"I'm back, you bastards." These are the first words we hear from Myrtle "Tilly" Dunnage (Kate Winslet), who's returned to her hometown in 1950's rural Australia, much to the chagrin of the petty, gossiping townsfolk who decades earlier ran her out of town on a rail for a crime she only barely remembers.
Now a talented seamstress trained on the runways of Paris and Milan, Tilly has come home again to get some closure, reconcile with her bitter, alcoholic mother, Molly (Judy Davis), and perhaps -- if the opportunity presents itself -- enact some revenge on those who wronged her in the past. In little time, she has set up a modest dressmaking business out of her mother's home, her sewing machine working overtime as she drapes the women of the town in the most fashionable haute couture. Along the way, Tilly even manages to pick up a love interest in the form of a sweet farm boy named Teddy (and what a form it is: Liam Hemsworth clearly has no qualms about playing the beefcake role). One-by-one, Tilly transforms the women into glamorous visions straight out of the pages of Vogue, but it slowly becomes clear that their elegant new appearances do little to hide their inner ugliness.
As Tilly, Winslet is predictably wonderful in a star turn that lets her have the most fun she's had on screen in quite some time. Vampy, glamorous, and a bit dangerous, Winslet lets us see the very real pain that fuels her every action. There's one tossed off line she says to Molly about knowing what it's like to have lost a child, that I wished the script (by Moorhouse and her husband, P.J. Hogan, based on a novel by Rosalie Ham) had taken a moment to explore -- but this is a complicated, fiery role that Winslet clearly relishes.

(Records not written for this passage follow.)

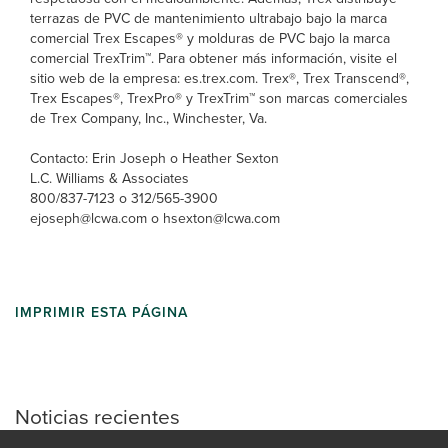
terrazas de PVC de mantenimiento ultrabajo bajo la marca
comercial Trex Escapes® y molduras de PVC bajo la marca
comercial TrexTrim™. Para obtener más información, visite el
sitio web de la empresa: es.trex.com. Trex®, Trex Transcend®,
Trex Escapes®, TrexPro® y TrexTrim™ son marcas comerciales
de Trex Company, Inc., Winchester, Va.
Contacto: Erin Joseph o Heather Sexton
L.C. Williams & Associates
800/837-7123 o 312/565-3900
ejoseph@lcwa.com o hsexton@lcwa.com
IMPRIMIR ESTA PÁGINA
Noticias recientes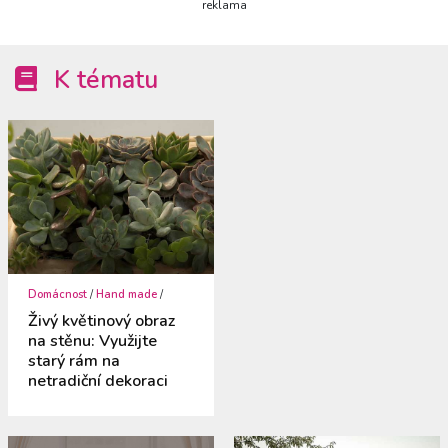
reklama
K tématu
Domácnost
/
Hand made
/
Živý květinový obraz
na stěnu: Využijte
starý rám na
netradiční dekoraci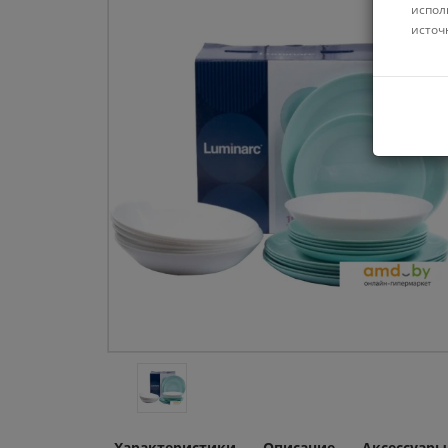
испол
источ
Характеристики
Описание
Аксессуары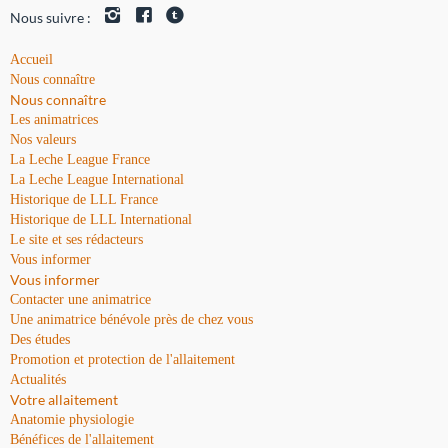
Nous suivre :
Accueil
Nous connaître
Nous connaître
Les animatrices
Nos valeurs
La Leche League France
La Leche League International
Historique de LLL France
Historique de LLL International
Le site et ses rédacteurs
Vous informer
Vous informer
Contacter une animatrice
Une animatrice bénévole près de chez vous
Des études
Promotion et protection de l'allaitement
Actualités
Votre allaitement
Anatomie physiologie
Bénéfices de l'allaitement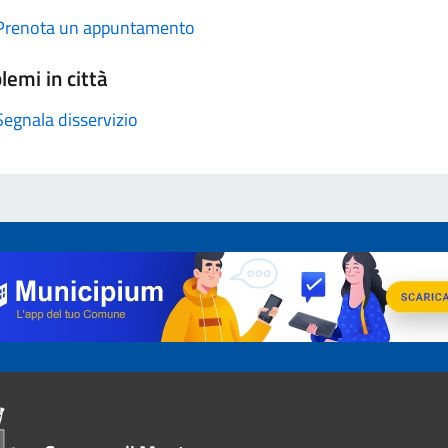
Prenota un appuntamento
lemi in città
Segnala disservizio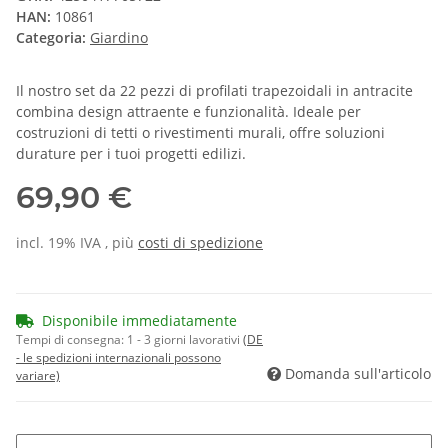
HAN:
10861
Categoria:
Giardino
Il nostro set da 22 pezzi di profilati trapezoidali in antracite
combina design attraente e funzionalità. Ideale per
costruzioni di tetti o rivestimenti murali, offre soluzioni
durature per i tuoi progetti edilizi.
69,90 €
incl. 19% IVA , più
costi di spedizione
Disponibile immediatamente
Tempi di consegna:
1 - 3 giorni lavorativi
(DE
- le spedizioni internazionali possono
Domanda sull'articolo
variare)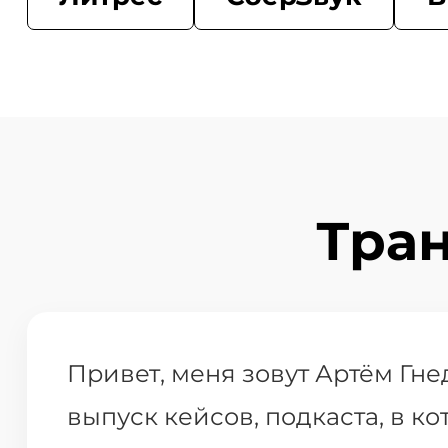
Тра
Привет, меня зовут Артём Гне
выпуск кейсов, подкаста, в к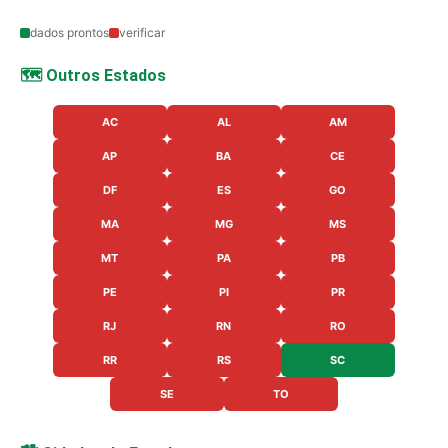
dados prontos
verificar
🗺️ Outros Estados
AC
AL
AM
AP
BA
CE
DF
ES
GO
MA
MG
MS
MT
PA
PB
PE
PI
PR
RJ
RN
RO
RR
RS
SC
SE
TO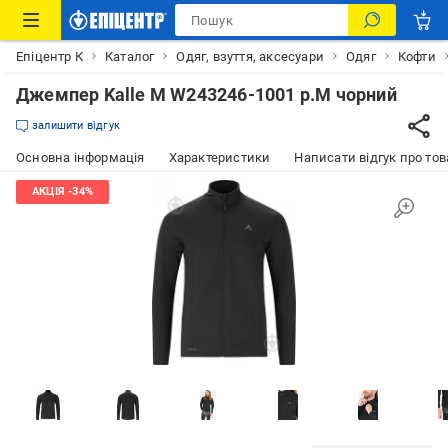
Епіцентр К
Каталог
Одяг, взуття, аксесуари
Одяг
Кофти
Джемпер Kalle M W243246-1001 р.M чорний
залишити відгук
Основна інформація
Характеристики
Написати відгук про тов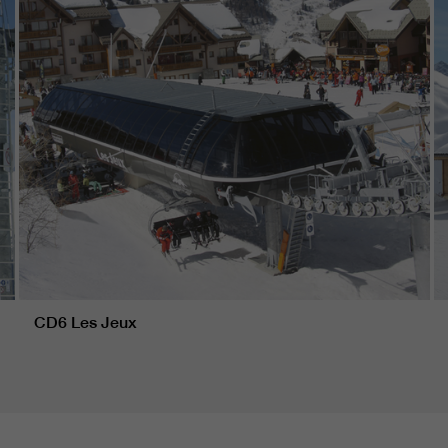
CD6 Les Jeux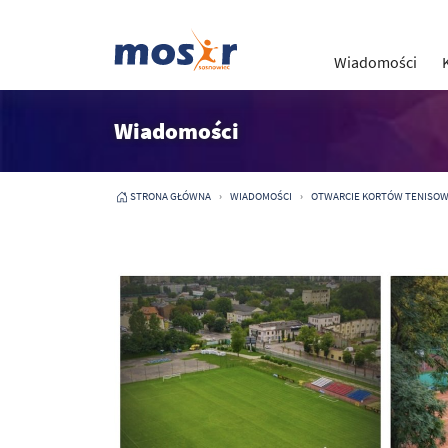
Wiadomości
Wiadomości
STRONA GŁÓWNA
WIADOMOŚCI
OTWARCIE KORTÓW TENISO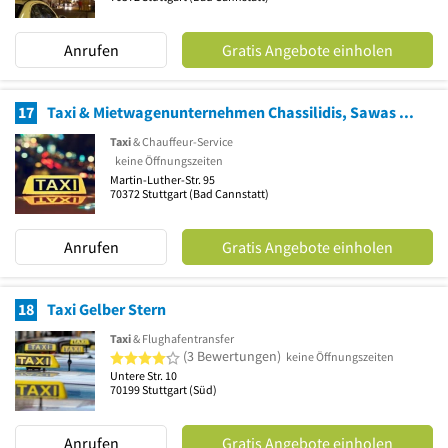
Anrufen
Gratis Angebote einholen
17
Taxi & Mietwagenunternehmen Chassilidis, Sawas Gotaxigo BW-Germany
Taxi
& Chauffeur-Service
keine Öffnungszeiten
Martin-Luther-Str. 95
70372
Stuttgart
(Bad Cannstatt)
Anrufen
Gratis Angebote einholen
18
Taxi Gelber Stern
Taxi
& Flughafentransfer
4 von 5 Sternen
(3 Bewertungen)
keine Öffnungszeiten
Untere Str. 10
70199
Stuttgart
(Süd)
Anrufen
Gratis Angebote einholen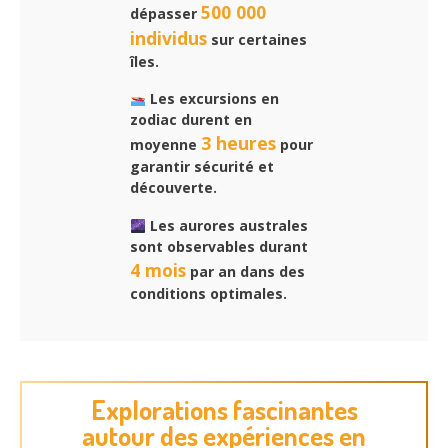
500 000
dépasser
individus
sur certaines
îles.
Les excursions en
zodiac durent en
3 heures
moyenne
pour
garantir sécurité et
découverte.
Les aurores australes
sont observables durant
4 mois
par an dans des
conditions optimales.
Explorations fascinantes
autour des expériences en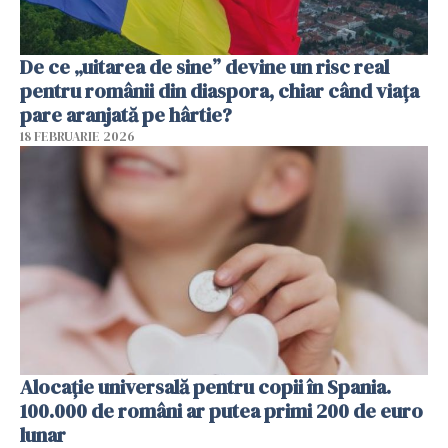
De ce „uitarea de sine” devine un risc real
pentru românii din diaspora, chiar când viața
pare aranjată pe hârtie?
18 FEBRUARIE 2026
Alocație universală pentru copii în Spania.
100.000 de români ar putea primi 200 de euro
lunar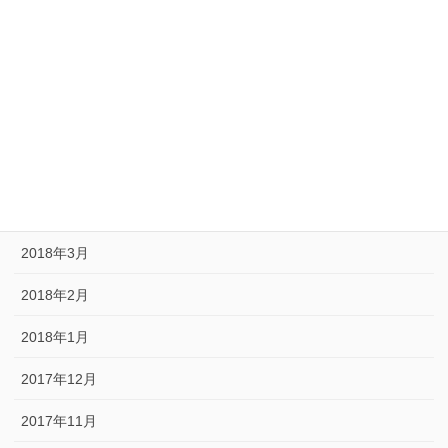
2018年9月
2018年8月
2018年7月
2018年6月
2018年5月
2018年4月
2018年3月
2018年2月
2018年1月
2017年12月
2017年11月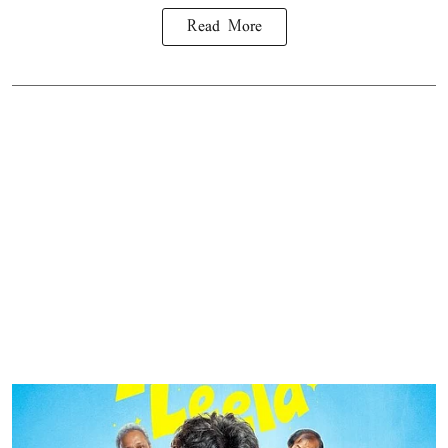
Read More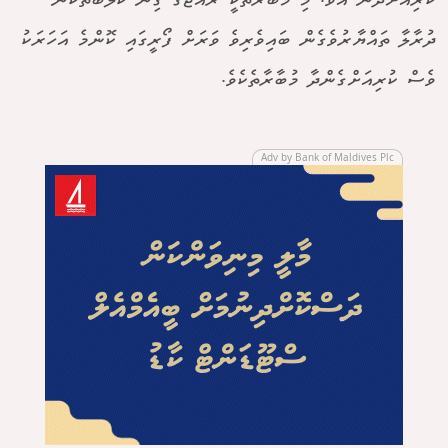
ކުރިއަށްދާނެ އެވެ. މި މުބާރާތަކީ ރާއްޖޭގެ ގިނަ ކްލަބްތަކުން
ދުރާލާ ތައްޔާރުވެގެން ބައިވެރިވެ ވަރަށް ފޯރީގައި ކޮންމެ އަހަރަކު
ވެސް ކުރިއަށްގެންދާ މުބާރާތެކެވެ.
Adv by Bank of Maldives Plc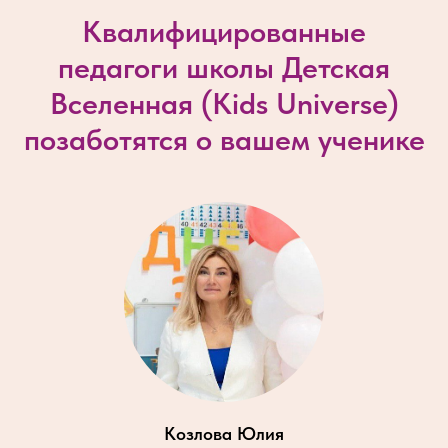
Квалифицированные
педагоги школы Детская
Вселенная (
Kids Universe
)
позаботятся о вашем ученике
Козлова Юлия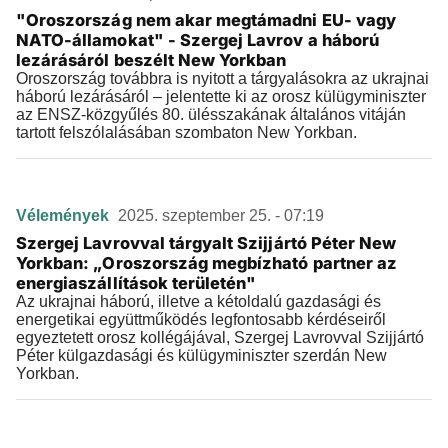
"Oroszország nem akar megtámadni EU- vagy
NATO-államokat" - Szergej Lavrov a háború
lezárásáról beszélt New Yorkban
Oroszország továbbra is nyitott a tárgyalásokra az ukrajnai
háború lezárásáról – jelentette ki az orosz külügyminiszter
az ENSZ-közgyűlés 80. ülésszakának általános vitáján
tartott felszólalásában szombaton New Yorkban.
Vélemények
2025. szeptember 25. - 07:19
Szergej Lavrovval tárgyalt Szijjártó Péter New
Yorkban: „Oroszország megbízható partner az
energiaszállítások területén"
Az ukrajnai háború, illetve a kétoldalú gazdasági és
energetikai együttműködés legfontosabb kérdéseiről
egyeztetett orosz kollégájával, Szergej Lavrovval Szijjártó
Péter külgazdasági és külügyminiszter szerdán New
Yorkban.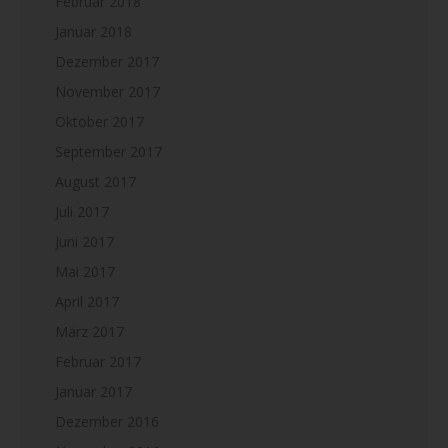
Februar 2018
Januar 2018
Dezember 2017
November 2017
Oktober 2017
September 2017
August 2017
Juli 2017
Juni 2017
Mai 2017
April 2017
März 2017
Februar 2017
Januar 2017
Dezember 2016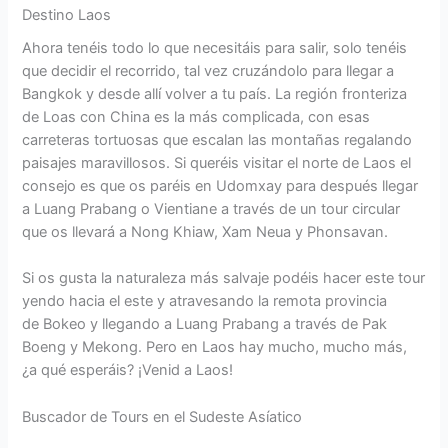
Destino Laos
Ahora tenéis todo lo que necesitáis para salir, solo tenéis
que decidir el recorrido, tal vez cruzándolo para llegar a
Bangkok y desde allí volver a tu país. La región fronteriza
de Loas con China es la más complicada, con esas
carreteras tortuosas que escalan las montañas regalando
paisajes maravillosos. Si queréis visitar el norte de Laos el
consejo es que os paréis en Udomxay para después llegar
a Luang Prabang o Vientiane a través de un tour circular
que os llevará a Nong Khiaw, Xam Neua y Phonsavan.
Si os gusta la naturaleza más salvaje podéis hacer este tour
yendo hacia el este y atravesando la remota provincia
de Bokeo y llegando a Luang Prabang a través de Pak
Boeng y Mekong. Pero en Laos hay mucho, mucho más,
¿a qué esperáis? ¡Venid a Laos!
Buscador de Tours en el Sudeste Asíatico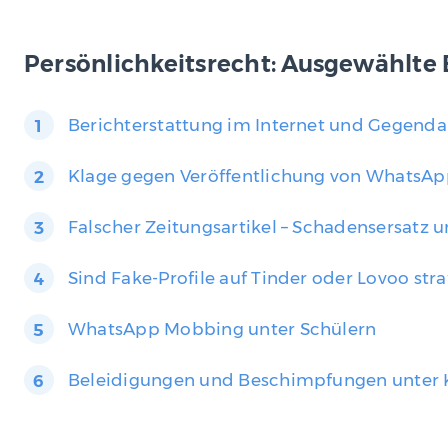
Persönlichkeitsrecht: Ausgewählte 
Berichterstattung im Internet und Gegenda
Klage gegen Veröffentlichung von WhatsAp
Falscher Zeitungsartikel – Schadensersatz 
Sind Fake-Profile auf Tinder oder Lovoo stra
WhatsApp Mobbing unter Schülern
Beleidigungen und Beschimpfungen unter 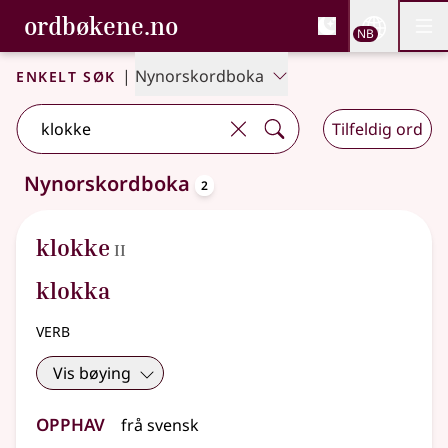
, Bokmålsordboka og N
ordbøkene.no
Nettsi
NB
Men
Gå til hovedinnhold
Tilgjengelighet
Bokmålsordboka og Nynorskordboka
Enkelt søk
|
Nynorskordboka
Tilfeldig ord
oppslagsord
Nynorskordboka
2
2 treff
.
Ytterligere søkeforslag tilgjengelige
2
klokke
II
klokka
verb
Vis bøying
Opphav
frå
svensk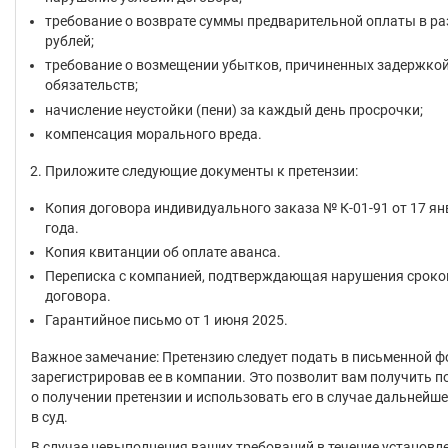
требование о возврате суммы предварительной оплаты в ра
рублей;
требование о возмещении убытков, причиненных задержко
обязательств;
начисление неустойки (пени) за каждый день просрочки;
компенсация морального вреда.
Приложите следующие документы к претензии:
Копия договора индивидуального заказа № К-01-91 от 17 ян
года.
Копия квитанции об оплате аванса.
Переписка с компанией, подтверждающая нарушения сроков
договора.
Гарантийное письмо от 1 июня 2025.
Важное замечание: Претензию следует подать в письменной ф
зарегистрировав ее в компании. Это позволит вам получить 
о получении претензии и использовать его в случае дальнейш
в суд.
В случае невыполнения ваших требований в течение установл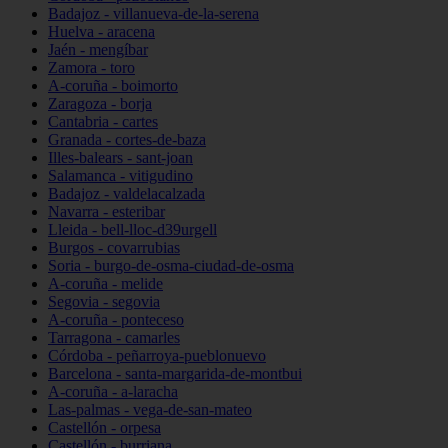
Badajoz - villanueva-de-la-serena
Huelva - aracena
Jaén - mengíbar
Zamora - toro
A-coruña - boimorto
Zaragoza - borja
Cantabria - cartes
Granada - cortes-de-baza
Illes-balears - sant-joan
Salamanca - vitigudino
Badajoz - valdelacalzada
Navarra - esteribar
Lleida - bell-lloc-d39urgell
Burgos - covarrubias
Soria - burgo-de-osma-ciudad-de-osma
A-coruña - melide
Segovia - segovia
A-coruña - ponteceso
Tarragona - camarles
Córdoba - peñarroya-pueblonuevo
Barcelona - santa-margarida-de-montbui
A-coruña - a-laracha
Las-palmas - vega-de-san-mateo
Castellón - orpesa
Castellón - burriana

While none of his earlier roles have managed to endear the younger Hemsworth to me, this is the first time he's shown signs of the natural charisma that's made his thunder god brother a star. Davis is fantastic in a scenery-chewing performance that's more challenging than it appears at first glance -- Molly is mean-spirited and difficult, but the veteran actress skillfully allows us to understand and, eventually, even like her. Hugo Weaving gives some excellent support as the town's cross-dressing lawmen who provides Tilly one of the few remotely sympathetic faces (perhaps because he understands something about hidden shame and fear).
"The Dressmaker" is a fascinating mix of tones, shifting between dark humor, melodrama, and a bit of camp -- with just the right amount of crazy to give the film its pleasantly nutty flavor. Moorhouse's film is phenomenally entertaining, even as it goes to places a good deal darker than the typical period drama audiences may be expecting. Every time you think you have the film pegged or know where it's heading next, it throws in a delicious new curve.